Updated by jeremyevans0 (Jeremy Evans) over 3 years ago
- Tracker changed from Bug to Feature
- Backport deleted (
2.5: UNKNOWN, 2.6: UNKNOWN, 2.7: UNKNOWN, 3.0: UNKNOWN)
Updated by enebo (Thomas Enebo) over 3 years ago
It really feels like an unintended side-effect of the method. If you write this method and accept a variable then depending on the type of that variable there is either some MatchData (MD) as a side-effect or there isn't. This is inconsistent. If you wanted to explicitly use MD then you have to know what you are supplying. If you know it is a regexp then just writing str =~ /^my_pat/
is what you want.
Updated by headius (Charles Nutter) over 3 years ago
An alternative to using str =~ /^pat/
for a start_with?
that provides a MatchData would be to add a start_with
that is not a boolean query method.
Updated by Eregon (Benoit Daloze) over 3 years ago
I don't think there is a rule that predicate methods only return a boolean and never set $~
.
It is the case for String#match
vs String#match?
, but it doesn't mean it holds for other Regexp methods.
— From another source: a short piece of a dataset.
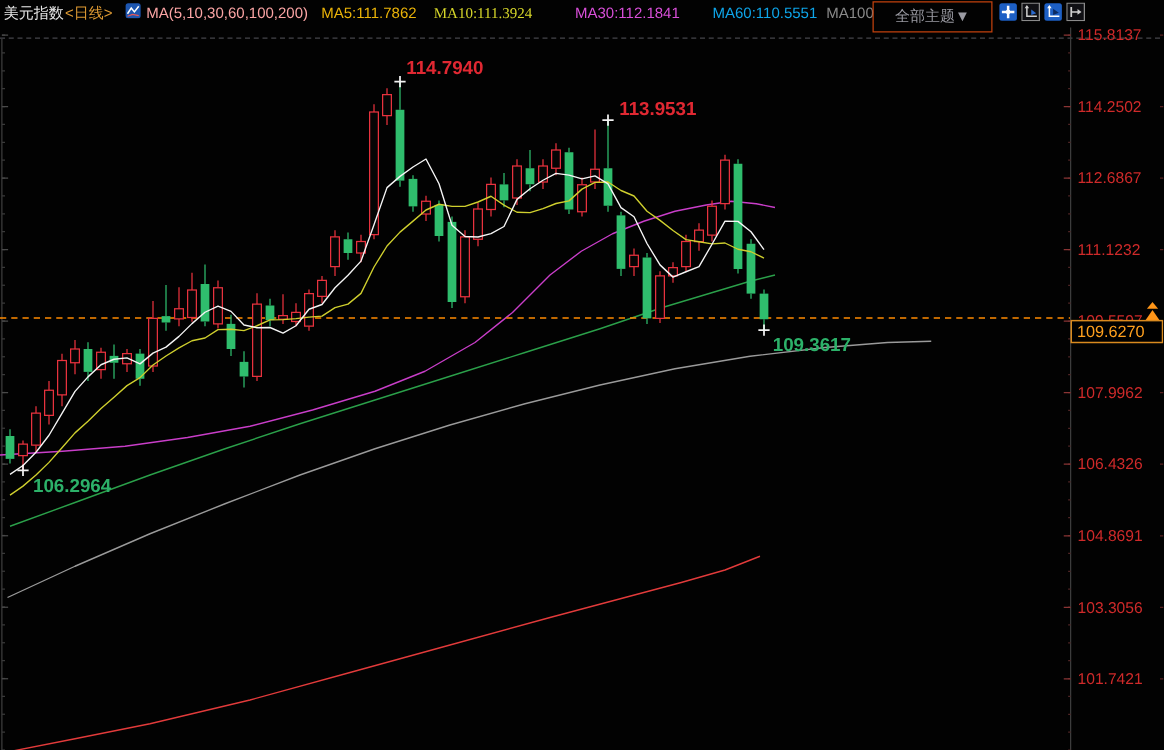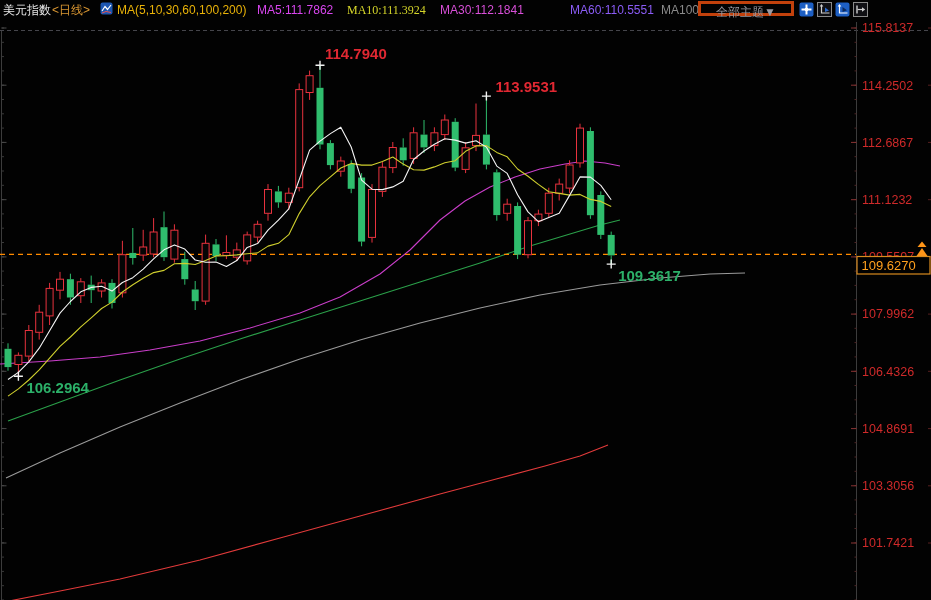"MA(5,10,30,60,100,200)" .magrp { color: #eab308 -> #fca5a5 }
I see it a bit like the use of !
, which in the core library is generally only used if there is also a non-!
variant (e.g., Array#delete
).
String#start_with?
enables to match a regexp without the need to manually build another regexp like /\A#{regexp}/
(from the user point of view, there might be internal caching depending on the regexp engine), so I think that is a valid use case for using start_with?
and accessing the MatchData after.
StringScanner has a similar functionality for matching a regexp from the start, as if there was a \A
, but does not expose $~
directly:
ruby -rstrscan -e 's = StringScanner.new("test string"); s.scan(/(\w)\w+/); p s[1]'
=> "t"
.
That said, I'm not against no longer setting $~ for String#start_with?, but I do worry about the compatibility issue here, especially since it might be quite hard to debug why $~ is suddenly nil
or the previous MatchData in the Ruby version changing this behavior.
Updated by marcandre (Marc-Andre Lafortune) over 3 years ago
I also believe it is unintended behavior and should be removed.